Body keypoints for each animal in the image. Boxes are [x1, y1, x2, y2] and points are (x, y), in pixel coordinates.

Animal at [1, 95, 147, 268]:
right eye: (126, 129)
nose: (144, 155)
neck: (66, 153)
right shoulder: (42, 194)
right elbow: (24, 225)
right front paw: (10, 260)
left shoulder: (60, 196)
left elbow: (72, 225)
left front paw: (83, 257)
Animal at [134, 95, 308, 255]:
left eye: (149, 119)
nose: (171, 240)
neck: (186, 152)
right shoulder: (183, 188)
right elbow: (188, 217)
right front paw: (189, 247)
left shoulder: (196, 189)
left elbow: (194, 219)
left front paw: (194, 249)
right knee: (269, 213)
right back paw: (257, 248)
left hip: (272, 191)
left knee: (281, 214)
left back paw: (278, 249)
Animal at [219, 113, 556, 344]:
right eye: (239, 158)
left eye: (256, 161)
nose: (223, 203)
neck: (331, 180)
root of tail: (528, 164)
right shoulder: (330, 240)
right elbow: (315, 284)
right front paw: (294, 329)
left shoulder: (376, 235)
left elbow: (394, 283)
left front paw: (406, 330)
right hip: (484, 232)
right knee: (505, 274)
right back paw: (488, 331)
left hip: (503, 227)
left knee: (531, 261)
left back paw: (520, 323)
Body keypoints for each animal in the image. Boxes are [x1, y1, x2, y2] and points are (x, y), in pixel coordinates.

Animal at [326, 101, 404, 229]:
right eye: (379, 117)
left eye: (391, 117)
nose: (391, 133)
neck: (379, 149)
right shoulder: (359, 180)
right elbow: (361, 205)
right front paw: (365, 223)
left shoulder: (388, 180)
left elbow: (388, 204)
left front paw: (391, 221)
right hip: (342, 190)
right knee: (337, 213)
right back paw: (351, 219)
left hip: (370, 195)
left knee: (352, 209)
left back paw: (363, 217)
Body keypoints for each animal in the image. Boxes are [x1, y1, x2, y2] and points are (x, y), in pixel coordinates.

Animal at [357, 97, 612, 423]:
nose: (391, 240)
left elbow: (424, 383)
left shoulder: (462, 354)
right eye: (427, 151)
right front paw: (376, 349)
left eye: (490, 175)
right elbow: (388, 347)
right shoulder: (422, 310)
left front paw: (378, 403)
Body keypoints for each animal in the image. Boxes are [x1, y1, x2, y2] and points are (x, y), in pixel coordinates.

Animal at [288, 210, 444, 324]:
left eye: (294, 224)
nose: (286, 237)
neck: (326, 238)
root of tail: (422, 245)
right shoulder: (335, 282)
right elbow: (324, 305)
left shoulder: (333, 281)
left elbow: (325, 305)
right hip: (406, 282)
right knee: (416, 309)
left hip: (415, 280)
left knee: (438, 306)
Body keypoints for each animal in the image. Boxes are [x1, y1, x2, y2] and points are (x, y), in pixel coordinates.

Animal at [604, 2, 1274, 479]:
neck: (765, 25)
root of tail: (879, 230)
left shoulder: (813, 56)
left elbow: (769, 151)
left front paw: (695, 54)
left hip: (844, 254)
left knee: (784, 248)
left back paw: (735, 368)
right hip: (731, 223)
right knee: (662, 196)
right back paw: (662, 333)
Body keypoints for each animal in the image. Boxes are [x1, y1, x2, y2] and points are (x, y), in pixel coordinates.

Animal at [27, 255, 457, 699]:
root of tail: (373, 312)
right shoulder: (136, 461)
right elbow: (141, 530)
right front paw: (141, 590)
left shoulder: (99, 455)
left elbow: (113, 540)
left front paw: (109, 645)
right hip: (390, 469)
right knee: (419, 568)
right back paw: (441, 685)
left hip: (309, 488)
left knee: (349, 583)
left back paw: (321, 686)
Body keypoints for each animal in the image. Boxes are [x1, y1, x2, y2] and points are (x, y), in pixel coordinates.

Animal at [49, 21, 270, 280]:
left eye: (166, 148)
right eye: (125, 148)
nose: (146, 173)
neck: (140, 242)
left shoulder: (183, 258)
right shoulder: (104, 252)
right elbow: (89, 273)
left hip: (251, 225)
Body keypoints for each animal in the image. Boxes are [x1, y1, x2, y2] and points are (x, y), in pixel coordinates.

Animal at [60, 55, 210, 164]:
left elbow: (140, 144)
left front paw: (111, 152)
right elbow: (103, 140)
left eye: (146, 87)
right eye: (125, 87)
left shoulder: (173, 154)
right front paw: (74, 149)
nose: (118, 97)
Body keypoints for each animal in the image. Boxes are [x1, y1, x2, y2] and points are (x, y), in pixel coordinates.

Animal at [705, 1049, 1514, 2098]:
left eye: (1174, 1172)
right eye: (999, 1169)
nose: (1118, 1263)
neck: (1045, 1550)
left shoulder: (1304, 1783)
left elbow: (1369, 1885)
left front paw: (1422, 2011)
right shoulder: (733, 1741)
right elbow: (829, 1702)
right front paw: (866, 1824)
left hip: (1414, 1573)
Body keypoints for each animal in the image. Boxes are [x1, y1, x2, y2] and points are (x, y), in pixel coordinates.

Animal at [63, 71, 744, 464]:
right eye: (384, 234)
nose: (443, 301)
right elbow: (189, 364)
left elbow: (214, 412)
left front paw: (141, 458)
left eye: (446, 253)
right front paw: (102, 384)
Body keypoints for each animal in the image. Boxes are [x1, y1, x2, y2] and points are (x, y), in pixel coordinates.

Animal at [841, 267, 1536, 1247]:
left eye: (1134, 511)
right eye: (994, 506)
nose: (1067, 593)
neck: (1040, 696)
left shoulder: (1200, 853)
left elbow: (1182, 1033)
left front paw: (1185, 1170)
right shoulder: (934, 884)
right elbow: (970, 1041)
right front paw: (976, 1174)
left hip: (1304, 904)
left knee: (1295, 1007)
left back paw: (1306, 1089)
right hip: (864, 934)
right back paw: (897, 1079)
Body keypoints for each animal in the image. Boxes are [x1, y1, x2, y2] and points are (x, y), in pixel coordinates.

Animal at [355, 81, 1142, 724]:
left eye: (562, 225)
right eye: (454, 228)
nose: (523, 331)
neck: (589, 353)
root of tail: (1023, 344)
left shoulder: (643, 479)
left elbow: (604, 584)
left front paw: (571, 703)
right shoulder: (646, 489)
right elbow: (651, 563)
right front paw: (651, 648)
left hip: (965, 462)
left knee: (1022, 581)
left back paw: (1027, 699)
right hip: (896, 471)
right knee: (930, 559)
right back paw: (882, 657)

··········

• EXERCISE
Looking at the entries above, say how many lines hold the word "root". Offer no other text.

• WORKED SOLUTION
5